What’s most disappointing is that this provocative feature represents a missed opportunity to say something meaningful or interesting about this juxtaposition. A true cynic might wonder if they did it simply to drive traffic and buzz, but in any case it’s not difficult to sympathize with the reaction of Sonya Fry, executive director of the Overseas Press Club, who is quoted in the article as calling the comparison “appaling.” That’s the only word she’s given, and I’d be curious to hear the rest of what she said.

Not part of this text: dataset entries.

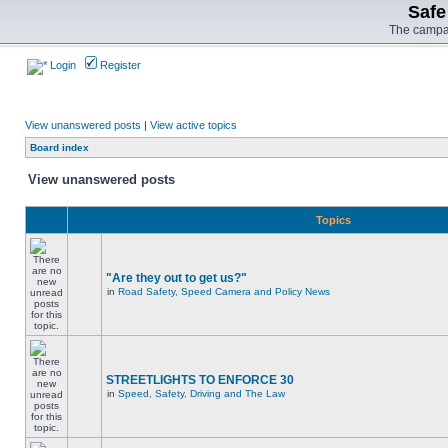
Safe
The campai
Login
Register
View unanswered posts
|
View active topics
Board index
View unanswered posts
Topics
"Are they out to get us?"
in
Road Safety, Speed Camera and Policy News
STREETLIGHTS TO ENFORCE 30
in
Speed, Safety, Driving and The Law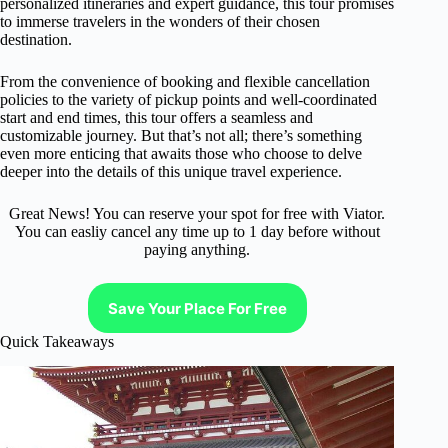
personalized itineraries and expert guidance, this tour promises
to immerse travelers in the wonders of their chosen
destination.
From the convenience of booking and flexible cancellation
policies to the variety of pickup points and well-coordinated
start and end times, this tour offers a seamless and
customizable journey. But that’s not all; there’s something
even more enticing that awaits those who choose to delve
deeper into the details of this unique travel experience.
Great News! You can reserve your spot for free with Viator.
You can easliy cancel any time up to 1 day before without
paying anything.
Save Your Place For Free
Quick Takeaways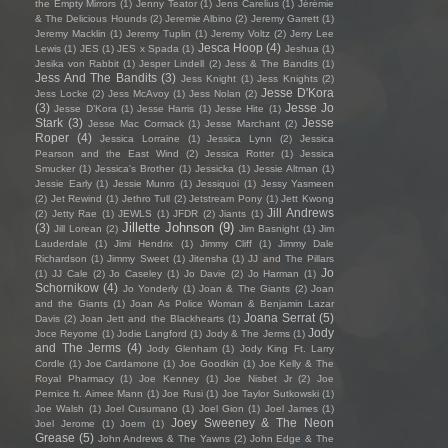
the Empty Mirrors
(1)
Jenny Teator
(1)
Jens Carelius
(1)
Jérémie
& The Delicious Hounds
(2)
Jeremie Albino
(2)
Jeremy Garrett
(1)
Jeremy Macklin
(1)
Jeremy Tuplin
(1)
Jeremy Voltz
(2)
Jerry Lee
Jesca Hoop
(4)
Lewis
(1)
JES
(1)
JES x Spada
(1)
Jeshua
(1)
Jesika von Rabbit
(1)
Jesper Lindell
(2)
Jess & The Bandits
(1)
Jess And The Bandits
(3)
Jess Knight
(1)
Jess Knights
(2)
Jesse D'Kora
Jess Locke
(2)
Jess McAvoy
(1)
Jess Nolan
(2)
(3)
Jesse Jo
Jesse D’Kora
(1)
Jesse Harris
(1)
Jesse Hite
(1)
Stark
(3)
Jesse
Jesse Mac Cormack
(1)
Jesse Marchant
(2)
Roper
(4)
Jessica Lorraine
(1)
Jessica Lynn
(2)
Jessica
Pearson and the East Wind
(2)
Jessica Rotter
(1)
Jessica
Smucker
(1)
Jessica's Brother
(1)
Jessicka
(1)
Jessie Altman
(1)
Jessie Early
(1)
Jessie Munro
(1)
Jessiquoi
(1)
Jessy Yasmeen
(2)
Jet Rewind
(1)
Jethro Tull
(2)
Jetstream Pony
(1)
Jett Kwong
Jill Andrews
(2)
Jetty Rae
(1)
JEWLS
(1)
JFDR
(2)
Jiants
(1)
Jillette Johnson
(9)
(3)
Jill Lorean
(2)
Jim Basnight
(1)
Jim
Lauderdale
(1)
Jimi Hendrix
(1)
Jimmy Cliff
(1)
Jimmy Dale
Richardson
(1)
Jimmy Sweet
(1)
Jitensha
(1)
JJ and The Pillars
Jo
(1)
JJ Cale
(2)
Jo Caseley
(1)
Jo Davie
(2)
Jo Harman
(1)
Schornikow
(4)
Jo Yonderly
(1)
Joan & The Giants
(2)
Joan
and the Giants
(1)
Joan As Police Woman & Benjamin Lazar
Joana Serrat
(5)
Davis
(2)
Joan Jett and the Blackhearts
(1)
Jody
Joce Reyome
(1)
Jodie Langford
(1)
Jody & The Jerms
(1)
and The Jerms
(4)
Jody Glenham
(1)
Jody King Ft. Larry
Cordle
(1)
Joe Cardamone
(1)
Joe Goodkin
(1)
Joe Kelly & The
Royal Pharmacy
(1)
Joe Kenney
(1)
Joe Nisbet Jr
(2)
Joe
Pernice ft. Aimee Mann
(1)
Joe Rusi
(1)
Joe Taylor Sutkowski
(1)
Joe Walsh
(1)
Joel Cusumano
(1)
Joel Gion
(1)
Joel James
(1)
Joey Sweeney & The Neon
Joel Jerome
(1)
Joem
(1)
Grease
(5)
John Andrews & The Yawns
(2)
John Edge & The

Because the question the article was trying to pose, if we give it the benefit of the doubt, could not be more interesting: why and how do war photographers (even going back to the legendary Robert Capa himself) shoot fashion? Is it because fashion work pays more than photojournalism? Because the skillset of shooting under fire lends itself to a particularly unique view of fashion? Or is there some other connection between the two worlds? In many cases, I would assume it’s a result of photojournalists simply moving from assignment to assignment; sometimes the nature of the business creates these unexpected juxtapositions all by itself.

When we spoke with Getty photographer Ben Lowy in late 2011 on the occasion of the publication of his award-winning book Iraq | Perspectives, he recounted an especially extreme transition from war to not-war, via 2008’s New York Fashion Week.

I had just survived a suicide bombing in 2008. I was still in Iraq when the photo editor for New York magazine, Jodi Quon, called to give me that fashion assignment. She called me on my New York phone. It was afternoon in Iraq and I was driving back from the hospital where I was visiting my friend who was injured in the bombing. I remember being like “yeah, I’ll do it.” I’d take whatever work came my way, but it was very unexpected. I didn’t know how to deal with it. I was still wearing pants that were bloodstained.

So, I left Iraq and went to Easter Island for another assignment. It’s a 36-hour flight. Then from Easter Island I went back to New York and right away started shooting this fashion stuff. The first show that I got to — I don’t remember the designers name, but she was having a complete meltdown. None of the pieces looked good and the models were making fun of her and something wasn’t dressed right and the makeup was wrong. It was the worst day of her life. I just thought, “I just survived a suicide bombing and there were body parts all over the street and you fucking suck.” I remember thinking, “how can I do justice to this while still giving respect to what I had just seen?” I struggled with that for a long time.

Lowy goes on to explain how what was initially disgust for a world he had little respect for changed his photographic approach. “I just wanted to make it grotesque in a way,” he says, recounting his use of harsh ground-up strobes to cast dark shadows on the faces of the models and designers he photographed. But eventually, that disgust was tempered by acknowledging that the fashion world is real, too–while being about as different as humanly possible from a war zone. Despite interviews with some extremely well-respected photographers, the CNN piece doesn’t explore any of these questions in depth.

© Ben Lowy via NYMag

In all of this, it’s worth keeping in mind that the feature was created with the cooperation of Magnum, the legendary photojournalism agency. (Blogger John Edwin Mason wrote about his reaction to Magnum’s involvement.) As a field, photojournalism is being threatened by the presence of amateur photographers, but one area that seems safe from civillian intrusion—maybe the last stronghold of photojournalists?—is war photography. Going back to interviews with snapshot extraordinnaire Michael Jang, the key thing is access, and war photographers certainly have that. I’m not sure why Magnum would go along with such a shallow feature when it seems like they’re devaluing what might be one of their last truly valuable assets.